> **TAKENLIJST**
**a)** Van hoeveel naar hoeveel weken verlengt de Wet verlenging loondoorbetalingsverplichting bij ziekte 2003 volgens de geëxtraheerde tekst de verplichting van de werkgever tot loondoorbetaling bij ziekte?
**b)** Geef voor elke bewering aan of ze klopt met de geëxtraheerde tekst. Antwoord met ja of nee en citeer de woorden uit de tekst die de doorslag geven.
(i) Dit besluit bevat al aanpassingen in verband met de Wet verlenging loondoorbetalingsverplichting bij ziekte 2003.
(ii) De Wet verlenging loondoorbetalingsverplichting bij ziekte 2003 is met ingang van 1 januari 2004 in werking getreden.
(iii) Ook belastende aanpassingen van de rechtspositionele regelgeving krijgen terugwerkende kracht.

> **GEËXTRAHEERDE TEKST**
__________________________________________________
De bepalingen in de Wet arbeid en zorg, de Wet structuur uitvoeringsorganisatie werk en inkomen (Wet Suwi) en de Wet verbetering poortwachter zijn grotendeels rechtstreeks van toepassing ten aanzien van rechterlijke ambtenaren en rechterlijke ambtenaren in opleiding. Om die reden is besloten om aan de hieruit voortvloeiende aanpassingen van de rechtspositionele regelgeving voor rechterlijke ambtenaren en rechterlijke ambtenaren in opleiding in dit besluit, voorzover deze niet belastend zijn, terugwerkende kracht te verlenen tot en met de tijdstippen waarop de bovengenoemde wetten in werking zijn getreden. Voor een nadere toelichting hierop zij verwezen naar de artikelsgewijze toelichting.

Benadrukt wordt dat dit besluit niet tevens al aanpassingen bevat van de voor rechterlijke ambtenaren geldende rechtspositionele regelgeving in verband met de toepasselijkheid van de met ingang van 1 januari 2004 in werking getreden Wet verlenging loondoorbetalingsverplichting bij ziekte 2003 (Stb. 2003, 555). Deze wet strekt onder meer tot verlenging van de wachttijd voor het recht op een uitkering op basis van de Wet op de arbeidsongeschiktheidsverzekering (WAO) en van de voor de werkgever bestaande verplichting tot loondoorbetaling bij ziekte van 52 naar 104 weken. Hiervoor is een afzonderlijk besluit tot wijziging van onder meer het Brra in voorbereiding.
__________________________________________________
> **VERMELDE ITEMS**
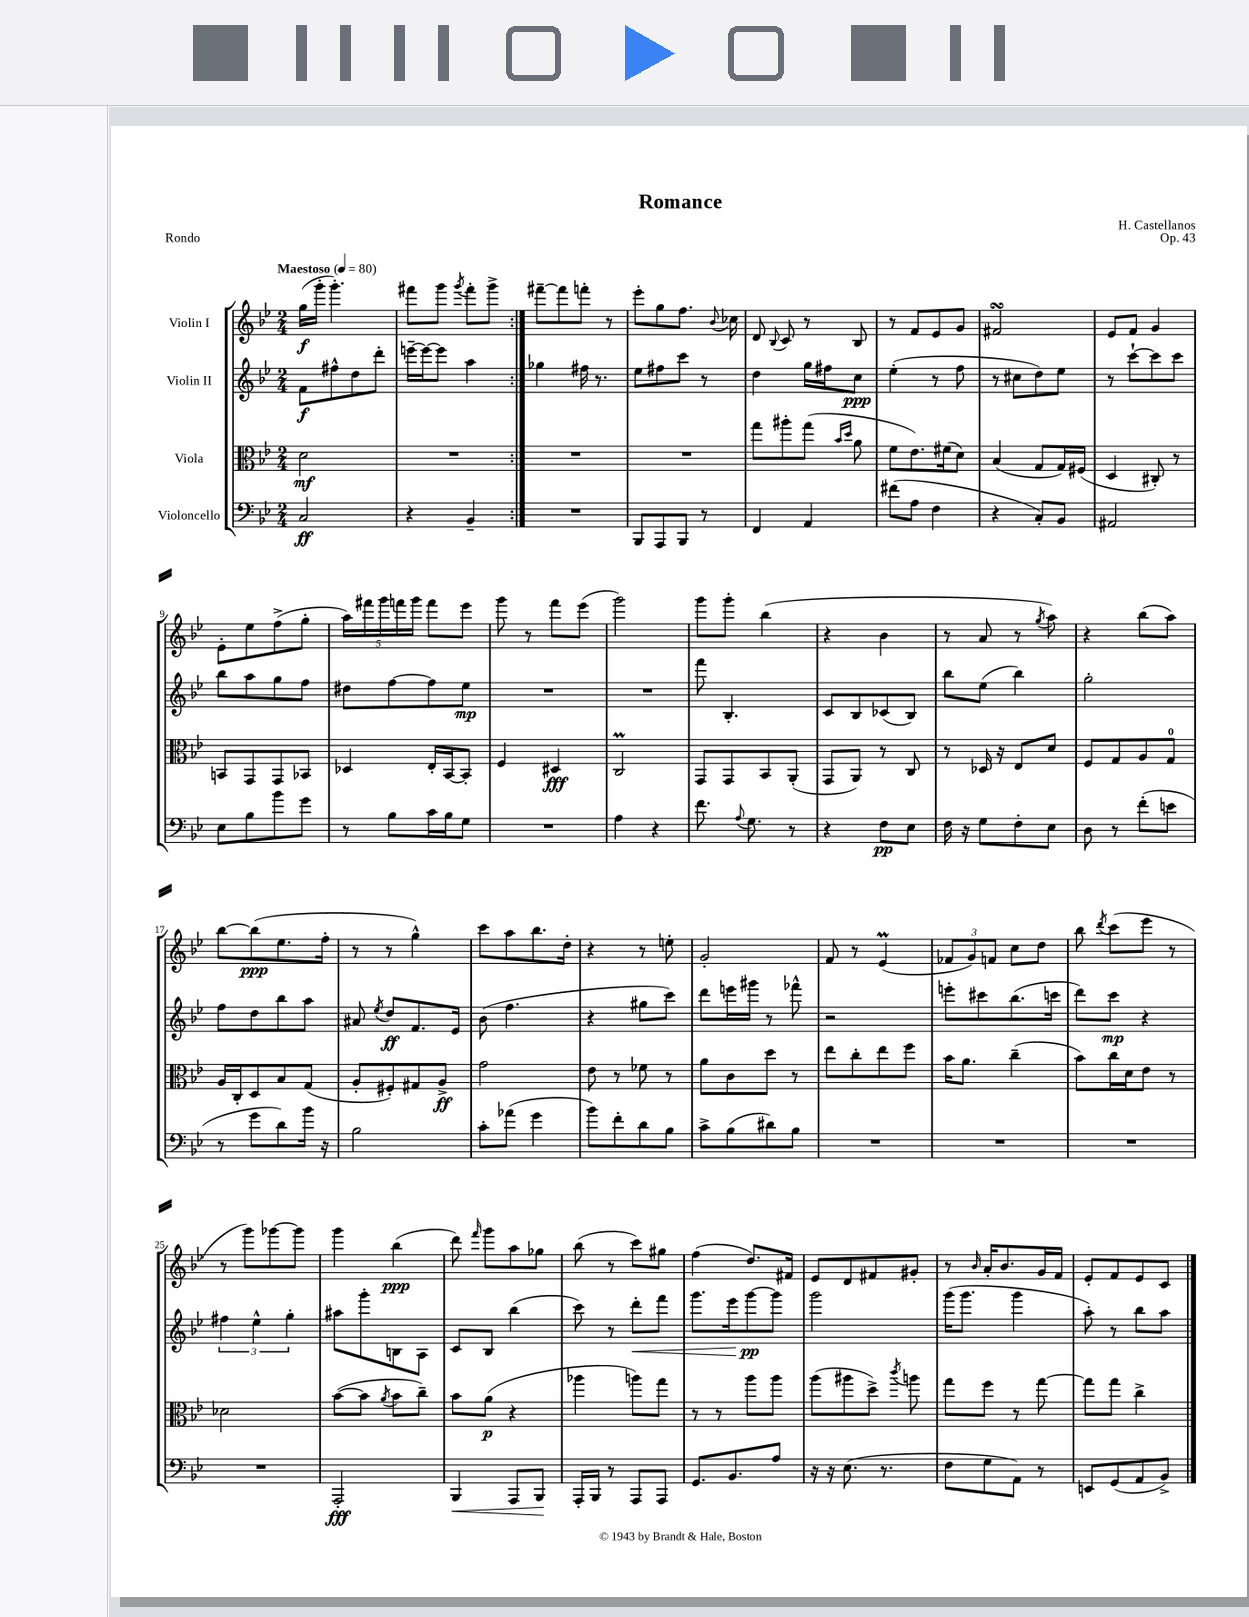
\header { title = "Romance" composer = "H. Castellanos" opus = "Op. 43" piece = "Rondo" }
<<
\new StaffGroup <<
\new Staff = "s0" \with { instrumentName = "Violin I" } {
    \clef treble \key bes \major \numericTimeSignature \time 2/4 \tempo "Maestoso" 4 = 80
    \autoBeamOff \repeat volta 2 { g''16[\f( g'''16]-. g'''4.-.) |
    fis'''8[ g'''8] \acciaccatura { g'''8 } fis'''8[-. g'''8]-> | }
    fis'''8[~-- fis'''8 f'''8]-. r8 |
    ees'''8[-. g''8 f''8.] \appoggiatura { bes'8 } ces''16 |
    d'8 \appoggiatura { bes8 } c'8 r8 bes8 |
    r8 f'8[ ees'8 g'8] |
    fis'2\turn |
    ees'8[ f'8] g'4 |
    ees'8[-. ees''8 f''8->( g''8]-. |
    \tuplet 5/4 { a''16[) fis'''16 g'''16 f'''16 g'''16] } f'''8[ ees'''8] |
    g'''8 r8 f'''8[ ees'''8]( |
    g'''2) |
    g'''8[ g'''8]-. bes''4( |
    r4 bes'4 |
    r8 a'8 r8 \acciaccatura { g''8 } a''8) |
    r4 bes''8[( a''8]) |
    bes''8[~ bes''8\ppp( ees''8. f''16]-. |
    r8 r8 g''4-^) |
    c'''8[ a''8 bes''8. d''16]-. |
    r4 r8 e''8-. |
    g'2-. |
    f'8 r8 ees'4\prall( |
    \tuplet 3/2 { fes'8[ g'8) f'8] } c''8[ d''8] |
    bes''8 \acciaccatura { d'''8 } c'''8[( ees'''8] r8 |
    r8 g'''8[) ges'''8~ ges'''8] |
    g'''4 bes''4\ppp( |
    d'''8) \grace { f'''16 } g'''8[ a''8 ges''8] |
    bes''8( r8 c'''8[) gis''8] |
    f''4( d''8.[) fis'16] |
    ees'8[ d'8 fis'8 gis'8]-. |
    r8 \grace { bes'16 } a'16[-. bes'8. g'16 f'16] |
    ees'8[-. f'8 ees'8 c'8] \bar "|." |
}
\new Staff = "s1" \with { instrumentName = "Violin II" } {
    \clef treble \key bes \major \numericTimeSignature \time 2/4
    \autoBeamOff \repeat volta 2 { f'8[\f fis''8-^ d''8 d'''8]-. |
    e'''16[~-- e'''16~ e'''8] a''4 | }
    ges''4 fis''16 r8. |
    ees''8[ fis''8 c'''8] r8 |
    d''4 g''16[ fis''16 c''8]\ppp |
    ees''4-.( r8 f''8 |
    r8 cis''8[ d''8) ees''8] |
    r8 c'''8[~-! c'''8 c'''8] |
    bes''8[ a''8 g''8 f''8] |
    dis''8[ f''8~ f''8 ees''8]\mp |
    R2 |
    R2 |
    f'''8 bes4.-. |
    c'8[ bes8 ces'8( bes8]) |
    bes''8[ ees''8]( bes''4) |
    g''2-. |
    f''8[ d''8 bes''8 a''8] |
    ais'8 \acciaccatura { ees''8 } d''8[\ff f'8. ees'16] |
    bes'8( f''4. |
    r4 gis''8[ c'''8]) |
    d'''8[ e'''16 gis'''16] r8 fes'''8-^ |
    r2 |
    e'''8[-. cis'''8 bes''8.( c'''16] |
    d'''8[) c'''8]\mp r4 |
    \tuplet 3/2 { fis''4 ees''4-^ g''4-. } |
    ais''8[ g'''8-. b8 a8] |
    c'8[ bes8] bes''4( |
    c'''8) r8 d'''8[-.\< f'''8] |
    g'''8.[ ees'''16 g'''8~\pp\! g'''8] |
    g'''2 |
    g'''16[( g'''8.] g'''4 |
    a''8-.) r8 bes''8[ a''8] \bar "|." |
}
\new Staff = "s2" \with { instrumentName = "Viola" } {
    \clef alto \key bes \major \numericTimeSignature \time 2/4
    \autoBeamOff \repeat volta 2 { d'2\mf |
    R2 | }
    R2 |
    R2 |
    g''8[ ais''8-. g''8]( \grace { bes'16[ d''16] } a'8 |
    f'8[ ees'8.) fis'16( d'8]) |
    bes4( g8[ g16) fis16]( |
    d4 cis8-.) r8 |
    b,8[ g,8 g,8 bes,8] |
    des4 ees16[-. bes,16~ bes,8]-. |
    f4 dis4\fff |
    c2\prall |
    g,8[ g,8 bes,8 a,8]-.( |
    g,8[ a,8]) r8 c8 |
    r8 des16 r16 ees8[ d'8] |
    f8[ g8 a8 g8]-0 |
    a16[ c16-. d8 bes8 g8]( |
    a8[-. fis8-.) gis8 a8]->\ff |
    g'2 |
    ees'8 r8 fes'8 r8 |
    a'8[ c'8 d''8] r8 |
    ees''8[ c''8-. ees''8 f''8] |
    bes'16[ a'8.] c''4--( |
    bes'8[) c''16 d'16 ees'8] r8 |
    des'2 |
    bes'8[~( bes'8] \acciaccatura { a'8 } bes'8[ c''8]--) |
    bes'8[ a'8]\p( r4 |
    aes''4 a''8[) g''8] |
    r8 r8 a''8[ a''8] |
    a''8[( ais''8 d''8]->) \acciaccatura { c'''8 } a''8 |
    g''8[ f''8] r8 g''8~ |
    g''8[ g''8] c''4-> \bar "|." |
}
\new Staff = "s3" \with { instrumentName = "Violoncello" } {
    \clef bass \key bes \major \numericTimeSignature \time 2/4
    \autoBeamOff \repeat volta 2 { c2\ff |
    r4 bes,4-- | }
    R2 |
    bes,,8[ a,,8 bes,,8] r8 |
    f,4 a,4 |
    fis'8[( a8] f4 |
    r4 c8[-.) bes,8] |
    ais,2 |
    ees8[ bes8 bes'8 g'8] |
    r8 bes8[ c'16 bes16 g8] |
    R2 |
    a4 r4 |
    f'8. \appoggiatura { a8 } g8. r8 |
    r4 f8[\pp ees8] |
    f16 r16 g8[ f8-. ees8] |
    d8 r8 f'8[-.( e'8] |
    r8 g'8[ d'8) bes'16] r16 |
    bes2 |
    c'8[-. aes'8]( g'4 |
    bes'8[) f'8-. d'8 bes8] |
    c'8[-> bes8( dis'8) bes8] |
    R2 |
    R2 |
    R2 |
    R2 |
    a,,2-.\fff |
    bes,,4\< a,,8[ bes,,8]\! |
    a,,16[-. bes,,16] r8 a,,8[ a,,8] |
    g,8.[ bes,8. a8] |
    r16 r16 ees8.( r8. |
    f8[ g8 a,8]) r8 |
    e,8[ g,8( a,8 bes,8]->) \bar "|." |
}
>>
>>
__________________________________________________
> **EINDRESULTATEN**
**a)** Van 52 naar 104 weken.

**b)**
(i) Nee: "Benadrukt wordt dat dit besluit niet tevens al aanpassingen bevat van de voor rechterlijke ambtenaren geldende rechtspositionele regelgeving"
(ii) Ja: "de met ingang van 1 januari 2004 in werking getreden Wet verlenging loondoorbetalingsverplichting bij ziekte 2003"
(iii) Nee: "voorzover deze niet belastend zijn, terugwerkende kracht te verlenen"